Sodium, aluminium, phosphorus, sulfur, and chlorine are all in the same row of the periodic table. Since the size of the atomic radii decreases as you move from left to right on the periodic table, the element furthest to the left will be the largest. Therefore, sodium is the largest atom out of the group.

The atomic radii is the size of an atom when it is not bonded to any other atoms. The periodic table can be used to estimate the size of the atomic radii of atoms. As you move down the periodic table the atomic radii increase, but as you move from left to right on the periodic table, the size of the atomic radii decrease.

Beryllium, magnesium, calcium, strontium, and barium are all in the same group on the periodic table, so the smallest element is the element closest to the top of the periodic table since the atoms become larger as you go down the periodic table. Therefore, the smallest atom of this group is beryllium.

Electronegativity refers to the ability of an atom to attract and bind electrons. If the valence electrons are less then half full, then it takes less energy to lose an electron than gain electron making these atoms less electronegative. If the valence electrons are more than half full, then it takes less energy to gain electrons compared to losing an electron; therefore these electrons are more electronegative. The periodic table can be used to predict the electronegativity of the atom and how it compares to other atoms. As you move left to right of the periodic table, the electronegativity increases because the atoms on the right side of the periodic table have more valence electrons, and smaller radii. As you move down the periodic table the electronegativity decreases because the atomic number increases resulting in a greater distance between valence electrons and the nucleus causing less pull on the valence electrons.

Using the electronegativity periodic trend, we can predict which of the atom's is most electronegative. Aluminium, silicon, phosphorous, sulfur, and chlorine are all in the same row in the periodic table. Therefore, chlorine is the most electronegative because it is the farthest right on the periodic table so it has the most valence electrons and it will cost less energy to gain an electron than lose an electron.

Electronegativity refers to the ability of an atom to attract and bind electrons. If the valence electrons are less then half full, then it takes less energy to lose an electron than gain electron making these atoms less electronegative. If the valence electrons are more than half full, then it takes less energy to gain electrons compared to losing an electron; therefore these electrons are more electronegative. The periodic table can be used to predict the electronegativity of the atom and how it compares to other atoms. As you move left to right of the periodic table, the electronegativity increases because the atoms on the right side of the periodic table have more valence electrons. As you move down the periodic table the electronegativity decreases because the atomic number increases resulting in a greater distance between valence electrons and the nucleus causing less pull on the valence electrons.

Using the electronegativity periodic trend, we can predict which of the atom's is least electronegative. Oxygen, sulfur, selenium, tellurium, and polonium are all in the same group of the periodic table. Therefore, polonium is the least electronegative because it is closest to the bottom of the periodic table and has the largest atomic numbers. Since polonium has the largest atomic number, there is a greater distance between the valence electrons and the nucleus resulting in a decreased pull on the valence electrons. Therefore, it is easier to lose a valence electron compared to atom's with a smaller atomic number.

The absorption of energy excites electrons to higher energy levels, from a lower to a higher one. Since electron shells grow increasingly closer in energy and increases, the highest gaps occur between lower level shells. Thus, in this question, the largest gap between any two principle quantum number occurs between the first energy level and the third energy level.

■ Work to be completed
According to the periodic trends passage, which atom is the smallest among beryllium, magnesium, calcium, strontium, and barium? The material that comes next is separate from the periodic trends passage.

■ Raw data
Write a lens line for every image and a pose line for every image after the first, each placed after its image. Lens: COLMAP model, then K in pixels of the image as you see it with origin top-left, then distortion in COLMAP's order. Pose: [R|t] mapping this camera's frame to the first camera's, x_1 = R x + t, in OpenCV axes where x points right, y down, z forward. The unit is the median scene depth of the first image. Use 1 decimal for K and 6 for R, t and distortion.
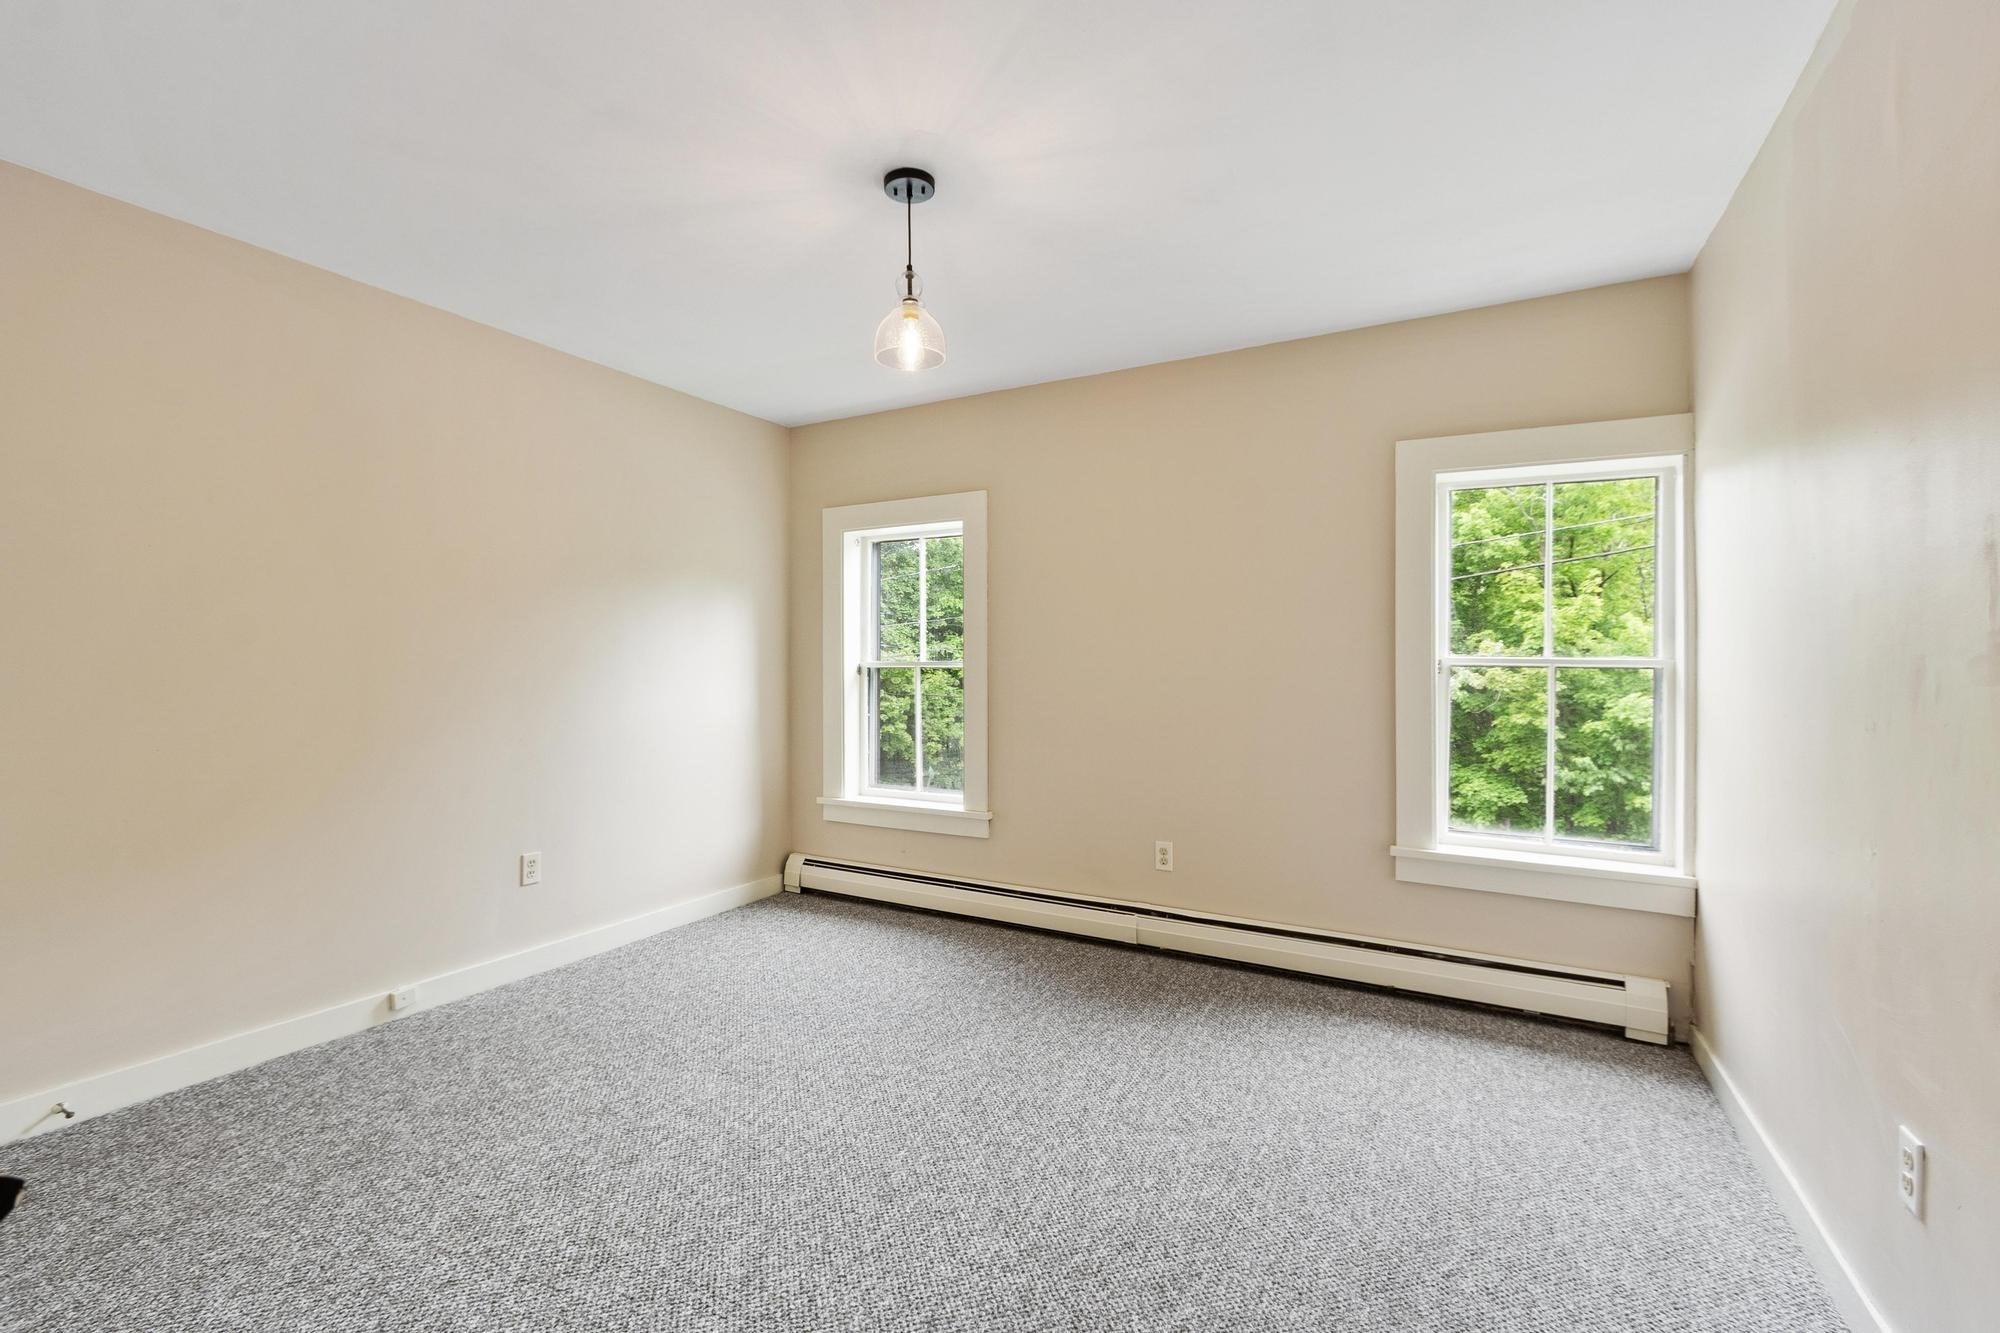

■ Solution
Beryllium